- EXERCISE DATA
________________________

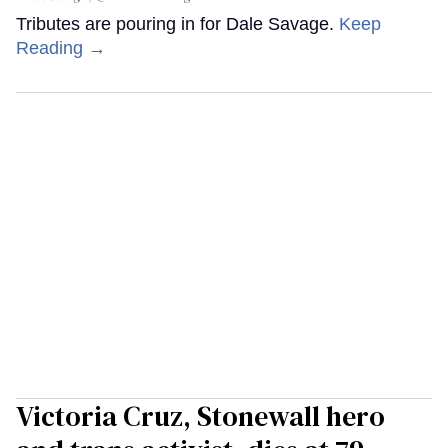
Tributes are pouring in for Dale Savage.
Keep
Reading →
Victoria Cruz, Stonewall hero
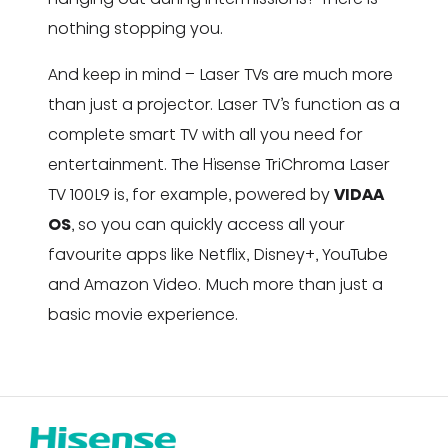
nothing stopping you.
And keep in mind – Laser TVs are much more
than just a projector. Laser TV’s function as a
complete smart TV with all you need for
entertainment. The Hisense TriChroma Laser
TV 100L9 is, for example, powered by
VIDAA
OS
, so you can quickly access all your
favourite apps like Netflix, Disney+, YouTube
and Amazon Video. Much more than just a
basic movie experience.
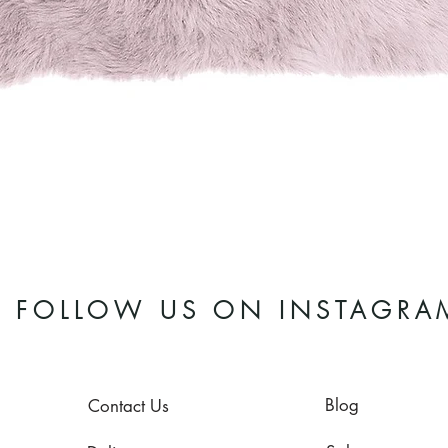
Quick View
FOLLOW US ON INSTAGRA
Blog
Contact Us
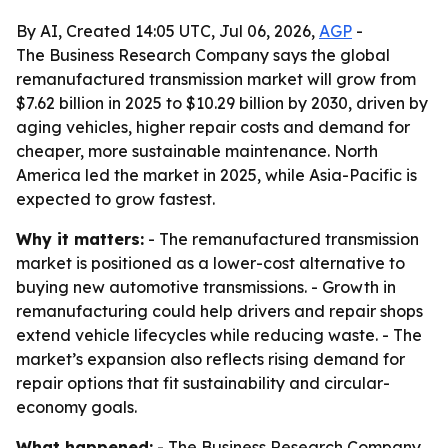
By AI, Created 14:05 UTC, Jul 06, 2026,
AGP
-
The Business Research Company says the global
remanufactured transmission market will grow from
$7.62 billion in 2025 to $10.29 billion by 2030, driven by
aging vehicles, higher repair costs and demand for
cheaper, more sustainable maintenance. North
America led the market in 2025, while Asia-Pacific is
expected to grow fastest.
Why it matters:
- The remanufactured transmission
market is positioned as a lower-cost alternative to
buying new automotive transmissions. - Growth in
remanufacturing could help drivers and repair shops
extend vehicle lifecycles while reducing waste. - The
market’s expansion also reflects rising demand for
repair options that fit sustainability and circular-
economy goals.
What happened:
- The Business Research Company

________________________

- TO-DO ITEM
Rewrite the lines of the entries from the line containing "By AI, Created" through the last line as a Markdown table with the columns Row and Line. Number each line in order and leave out any blank lines.

- WRITTEN ANSWER
| Row | Line |
|---|---|
| 1 | By AI, Created 14:05 UTC, Jul 06, 2026, |
| 2 | AGP |
| 3 | - |
| 4 | The Business Research Company says the global |
| 5 | remanufactured transmission market will grow from |
| 6 | $7.62 billion in 2025 to $10.29 billion by 2030, driven by |
| 7 | aging vehicles, higher repair costs and demand for |
| 8 | cheaper, more sustainable maintenance. North |
| 9 | America led the market in 2025, while Asia-Pacific is |
| 10 | expected to grow fastest. |
| 11 | Why it matters: |
| 12 | - The remanufactured transmission |
| 13 | market is positioned as a lower-cost alternative to |
| 14 | buying new automotive transmissions. - Growth in |
| 15 | remanufacturing could help drivers and repair shops |
| 16 | extend vehicle lifecycles while reducing waste. - The |
| 17 | market’s expansion also reflects rising demand for |
| 18 | repair options that fit sustainability and circular- |
| 19 | economy goals. |
| 20 | What happened: |
| 21 | - The Business Research Company |